── MATERIAL FOR THIS EXERCISE

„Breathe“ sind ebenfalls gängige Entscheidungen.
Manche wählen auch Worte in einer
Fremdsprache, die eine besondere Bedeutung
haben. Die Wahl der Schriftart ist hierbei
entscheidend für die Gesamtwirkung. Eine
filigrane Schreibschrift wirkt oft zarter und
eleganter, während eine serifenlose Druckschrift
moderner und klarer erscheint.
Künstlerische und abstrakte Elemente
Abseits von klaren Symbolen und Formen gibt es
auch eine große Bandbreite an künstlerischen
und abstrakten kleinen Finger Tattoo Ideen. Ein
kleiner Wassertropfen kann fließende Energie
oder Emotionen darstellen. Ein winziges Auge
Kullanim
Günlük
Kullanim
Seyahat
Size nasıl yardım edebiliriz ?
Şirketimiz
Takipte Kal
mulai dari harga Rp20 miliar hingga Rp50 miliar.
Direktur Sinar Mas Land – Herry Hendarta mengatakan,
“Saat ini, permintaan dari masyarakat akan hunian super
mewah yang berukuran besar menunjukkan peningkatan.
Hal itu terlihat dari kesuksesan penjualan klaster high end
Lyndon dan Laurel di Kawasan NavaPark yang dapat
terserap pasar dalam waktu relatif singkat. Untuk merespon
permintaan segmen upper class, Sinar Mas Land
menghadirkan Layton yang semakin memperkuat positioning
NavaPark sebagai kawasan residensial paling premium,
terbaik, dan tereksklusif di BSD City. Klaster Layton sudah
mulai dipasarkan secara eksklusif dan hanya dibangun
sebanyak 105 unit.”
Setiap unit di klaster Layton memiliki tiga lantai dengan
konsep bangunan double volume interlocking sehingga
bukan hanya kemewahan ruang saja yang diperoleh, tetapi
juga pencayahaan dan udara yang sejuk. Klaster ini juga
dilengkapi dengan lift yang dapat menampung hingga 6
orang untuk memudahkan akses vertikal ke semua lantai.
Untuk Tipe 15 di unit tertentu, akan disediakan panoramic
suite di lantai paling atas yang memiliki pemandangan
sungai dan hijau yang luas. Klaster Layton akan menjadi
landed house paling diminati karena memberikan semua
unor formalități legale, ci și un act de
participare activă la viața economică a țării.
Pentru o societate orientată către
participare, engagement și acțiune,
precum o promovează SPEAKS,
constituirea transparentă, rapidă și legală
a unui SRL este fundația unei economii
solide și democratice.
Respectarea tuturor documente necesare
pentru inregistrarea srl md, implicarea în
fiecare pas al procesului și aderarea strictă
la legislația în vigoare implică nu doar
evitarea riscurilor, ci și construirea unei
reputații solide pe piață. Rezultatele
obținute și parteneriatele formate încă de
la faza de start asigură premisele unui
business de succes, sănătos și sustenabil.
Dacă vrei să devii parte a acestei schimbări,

────
── MATERIAL FOR THIS EXERCISE

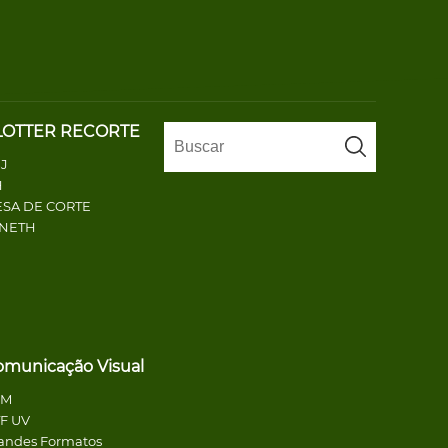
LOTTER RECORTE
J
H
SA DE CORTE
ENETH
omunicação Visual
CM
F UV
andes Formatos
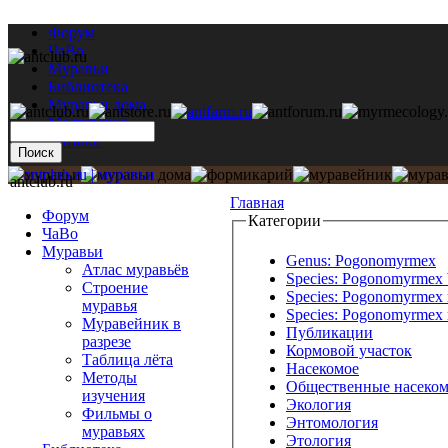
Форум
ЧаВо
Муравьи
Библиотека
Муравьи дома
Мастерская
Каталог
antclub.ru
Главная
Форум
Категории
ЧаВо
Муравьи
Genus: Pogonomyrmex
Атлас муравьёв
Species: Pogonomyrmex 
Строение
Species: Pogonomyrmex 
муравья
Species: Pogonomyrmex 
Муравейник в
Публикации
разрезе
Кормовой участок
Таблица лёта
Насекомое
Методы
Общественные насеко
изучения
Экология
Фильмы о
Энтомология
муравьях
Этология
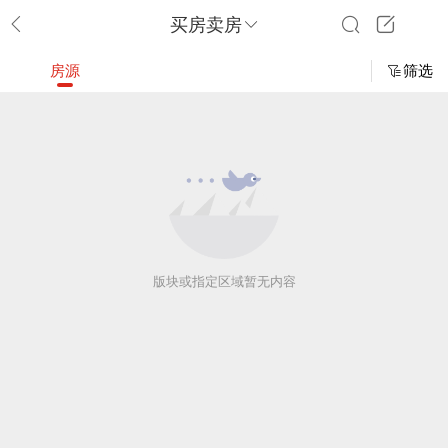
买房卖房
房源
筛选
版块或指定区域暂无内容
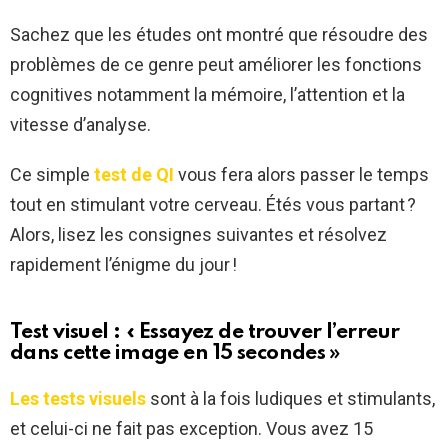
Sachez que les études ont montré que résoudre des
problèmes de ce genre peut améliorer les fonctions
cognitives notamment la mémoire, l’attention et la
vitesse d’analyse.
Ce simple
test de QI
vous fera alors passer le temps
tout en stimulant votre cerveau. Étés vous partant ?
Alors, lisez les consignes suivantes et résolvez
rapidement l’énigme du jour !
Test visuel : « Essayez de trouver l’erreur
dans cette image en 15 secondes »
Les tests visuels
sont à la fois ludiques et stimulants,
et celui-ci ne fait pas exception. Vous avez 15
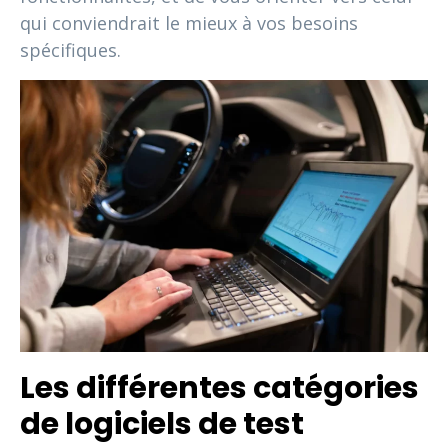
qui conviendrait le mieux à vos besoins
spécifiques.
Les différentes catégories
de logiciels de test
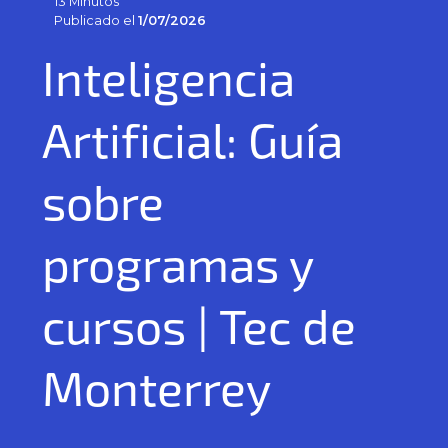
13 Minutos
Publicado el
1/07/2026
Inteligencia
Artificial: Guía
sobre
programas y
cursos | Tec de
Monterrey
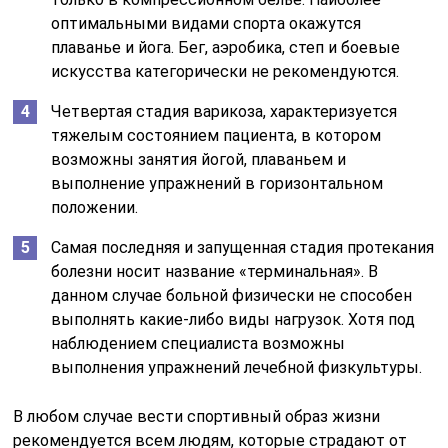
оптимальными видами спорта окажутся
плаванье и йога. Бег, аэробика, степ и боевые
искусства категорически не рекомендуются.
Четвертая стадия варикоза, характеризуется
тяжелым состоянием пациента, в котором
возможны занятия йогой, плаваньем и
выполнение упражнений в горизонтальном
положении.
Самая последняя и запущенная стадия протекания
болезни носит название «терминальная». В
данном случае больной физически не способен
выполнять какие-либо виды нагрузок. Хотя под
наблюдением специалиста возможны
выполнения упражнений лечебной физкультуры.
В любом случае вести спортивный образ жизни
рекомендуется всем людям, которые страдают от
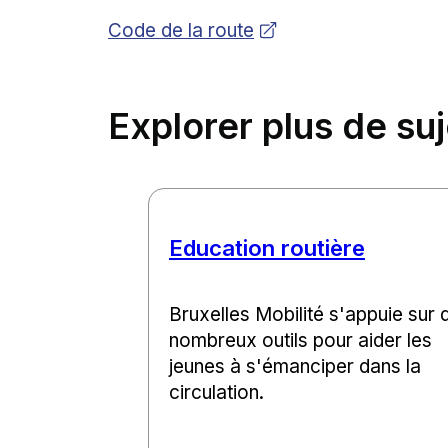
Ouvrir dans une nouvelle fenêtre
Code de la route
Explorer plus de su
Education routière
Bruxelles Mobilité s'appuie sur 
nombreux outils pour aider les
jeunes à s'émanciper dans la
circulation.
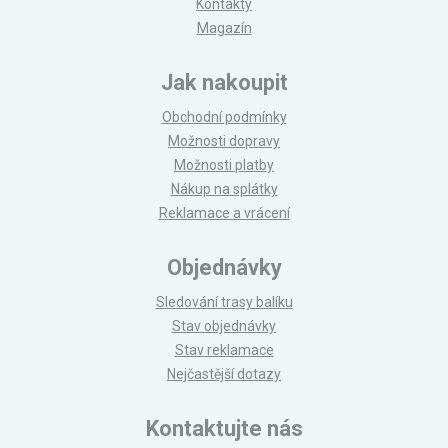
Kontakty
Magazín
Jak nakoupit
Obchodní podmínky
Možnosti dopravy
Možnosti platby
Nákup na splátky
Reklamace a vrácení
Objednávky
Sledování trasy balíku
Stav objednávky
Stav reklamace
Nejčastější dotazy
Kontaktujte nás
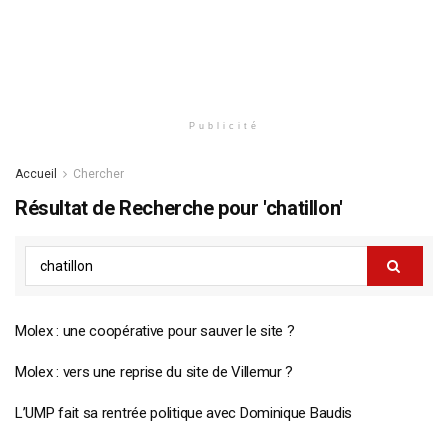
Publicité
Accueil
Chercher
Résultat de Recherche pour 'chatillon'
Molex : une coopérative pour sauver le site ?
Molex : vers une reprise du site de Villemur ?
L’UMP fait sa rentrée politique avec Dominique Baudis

────

▶ YOUR OBJECTIVE: If a line above holds the string "Sinar", copy it out.

▶ ANSWER TO THE EXERCISE:
Direktur Sinar Mas Land – Herry Hendarta mengatakan,
permintaan segmen upper class, Sinar Mas Land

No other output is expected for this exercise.